昨今流行りの感動の押し売りとは対極の作品なるも、LOHAS(ロハス)やスローフードといった現代の気分、流行を取り入れている。
なんといっても主演の小林聡美が好演。共演の片桐はいり、もたいまさこもいい味を出していた。はいりは南海キャンディーズのしずちゃん(山崎静代)、もたいは室井滋あたりにやらせる手もあったか。しかし、主演だけは小林聡美以外の配役は考えられない。それぐらいハマっていたように思う。
見ず知らずの土地で店を開き、次第に地元の人々に受け入れられるという設定・展開は、「ショコラ」や「魔女の宅急便」などを想起させ、既視感が漂う。大半が食堂内部のシーンでやや退屈。日本かぶれの青年が何度もしつこく登場するのがうっとうしい。せっかくフィンランドまで行ったのだから、もう少し現地の風物などを見せてほしかったところ。

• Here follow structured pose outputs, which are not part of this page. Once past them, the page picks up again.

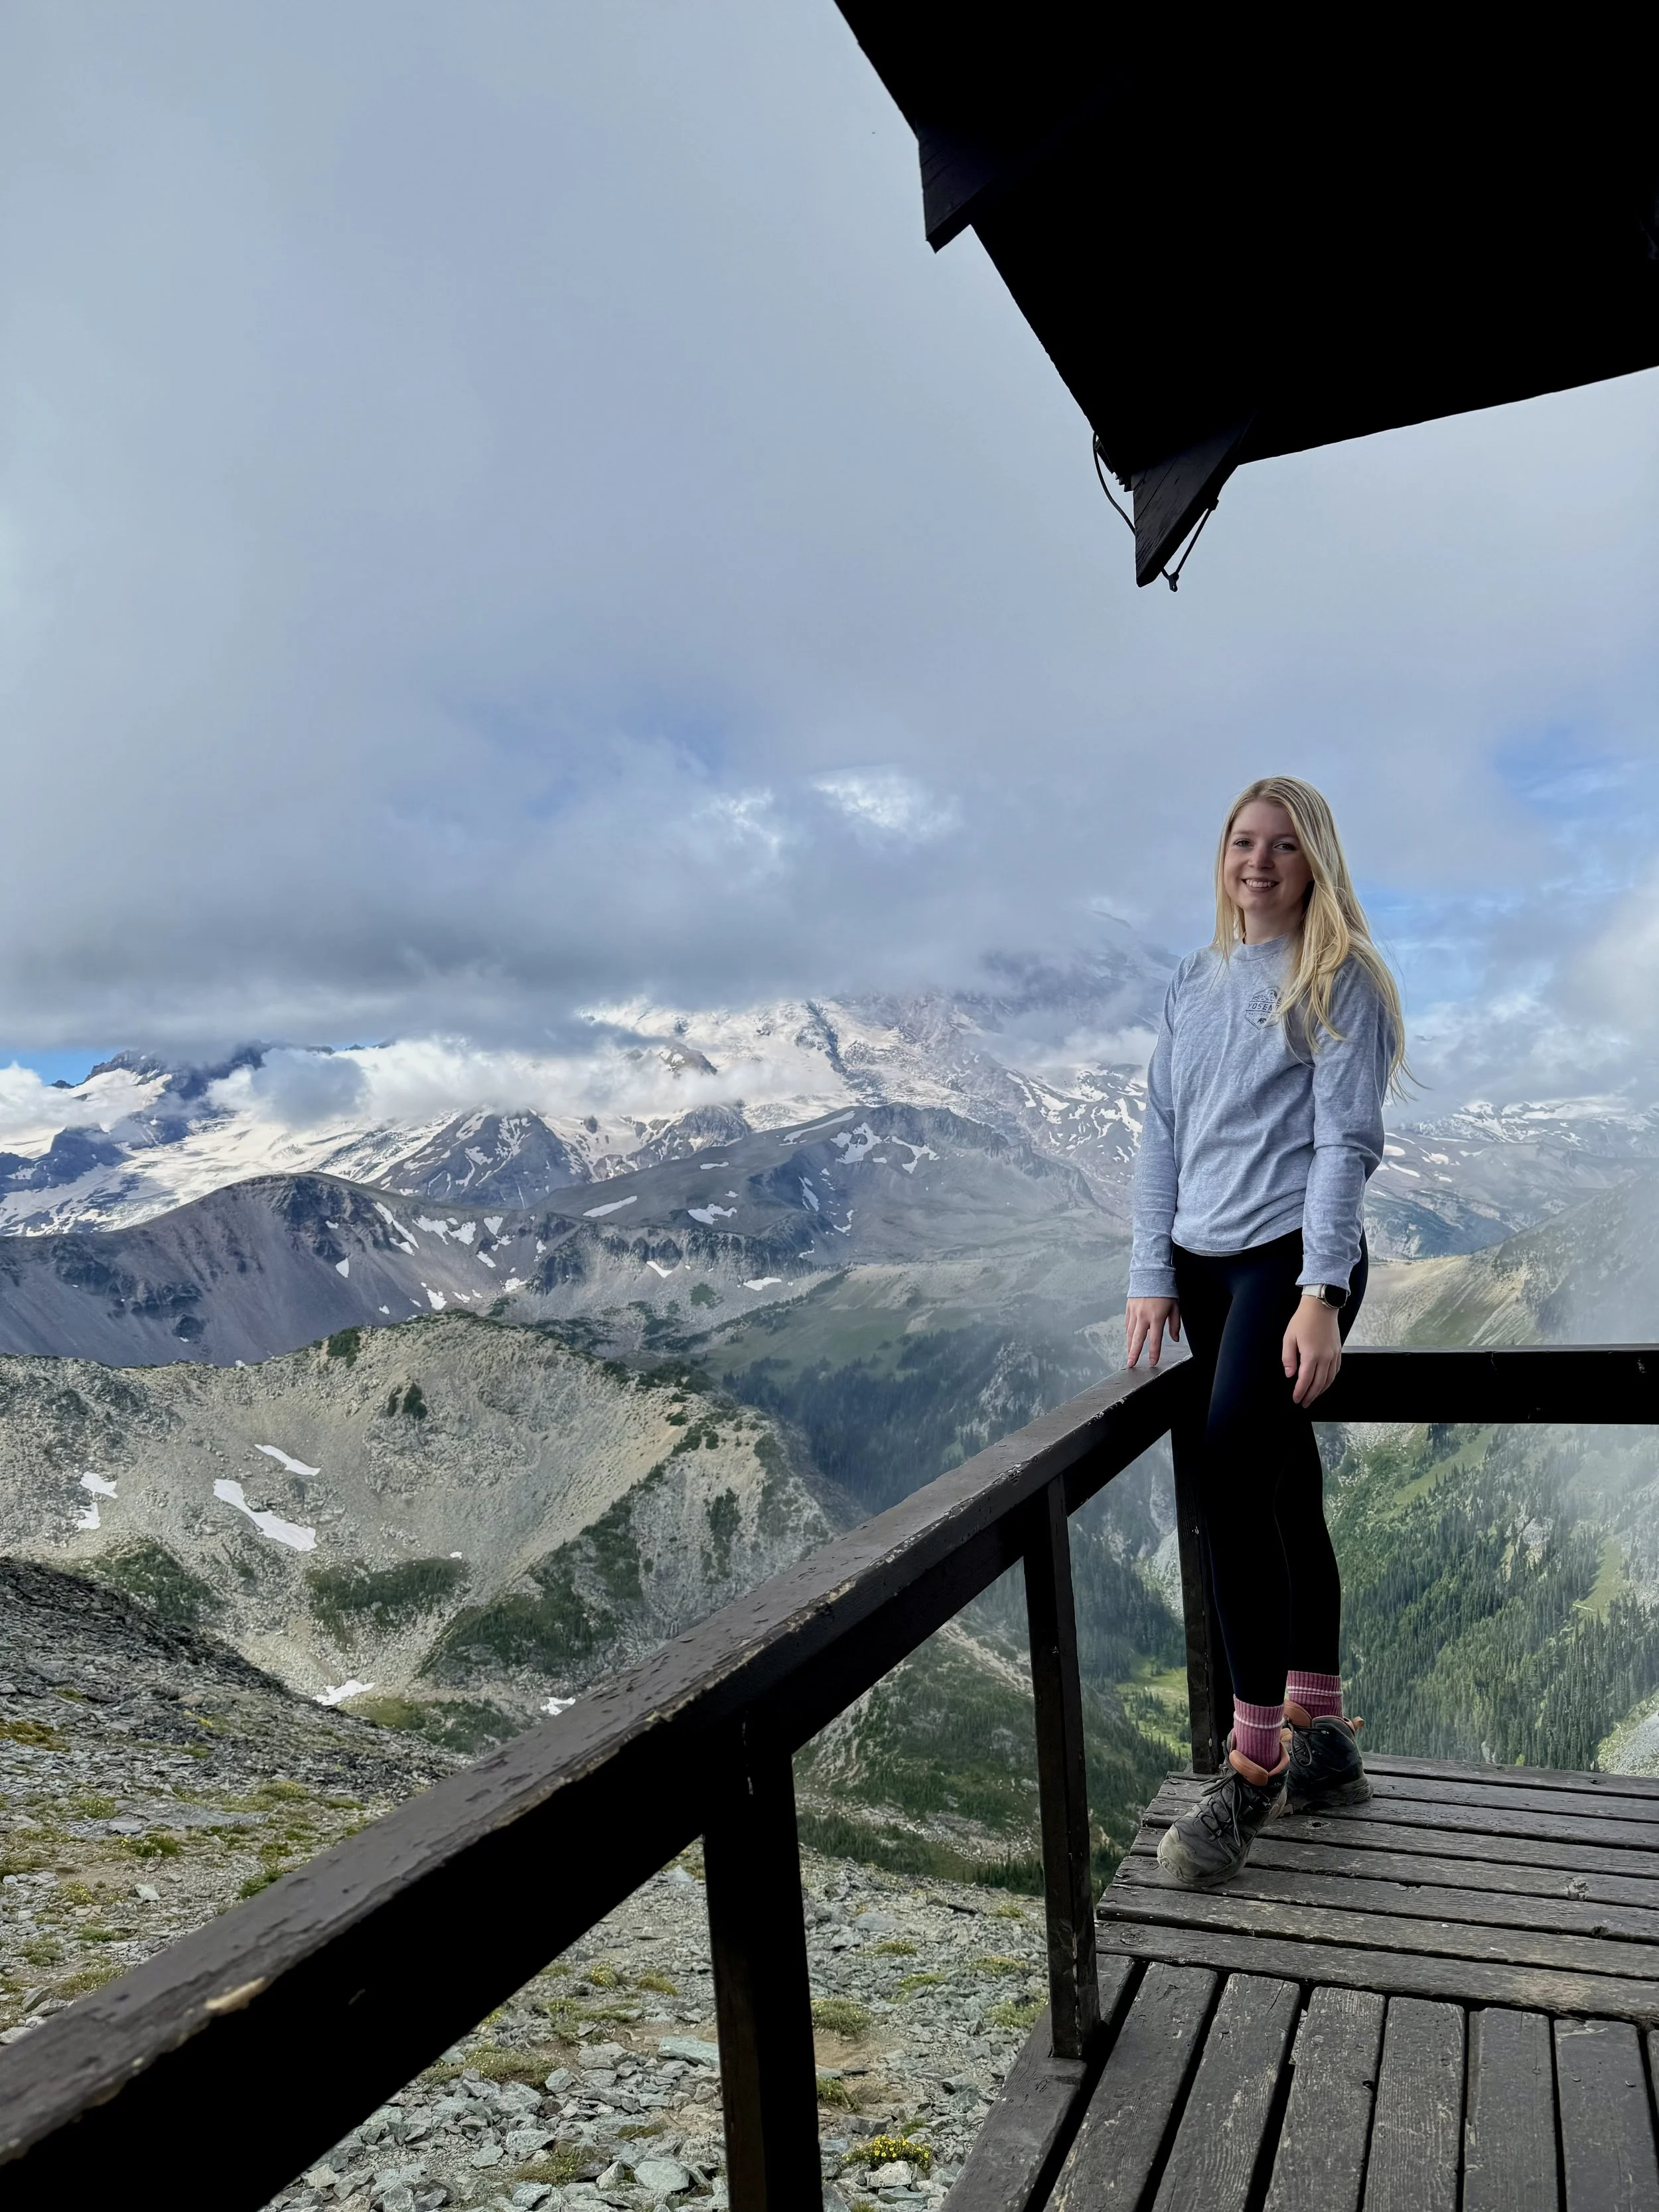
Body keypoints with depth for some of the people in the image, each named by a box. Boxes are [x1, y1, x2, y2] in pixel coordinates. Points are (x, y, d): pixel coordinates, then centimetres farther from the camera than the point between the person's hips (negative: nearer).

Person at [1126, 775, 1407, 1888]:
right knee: (1283, 1492, 11)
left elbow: (1347, 1141, -9)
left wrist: (1321, 1295, -18)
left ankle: (1254, 1765, -6)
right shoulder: (1196, 981, 15)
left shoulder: (1340, 979, -1)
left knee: (1233, 1477, -18)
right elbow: (1162, 1130, 13)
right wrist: (1152, 1276, 6)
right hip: (1203, 1264, 6)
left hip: (1294, 1260, -6)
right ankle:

しかし、小林聡美の演技がそれらの弱点を補って余りある。彼女の台詞、表情、立ち居振舞いを観るだけでも、料金分の価値はある。
その証拠に、エンディングロールで席を立つ客がほとんどいなかった。あそこで井上陽水を使うのは「反則」かもしれないが。特に「クレイジーラブ」の2番の歌詞がいい。特に「特に意味がないから〜」と落とすあたり。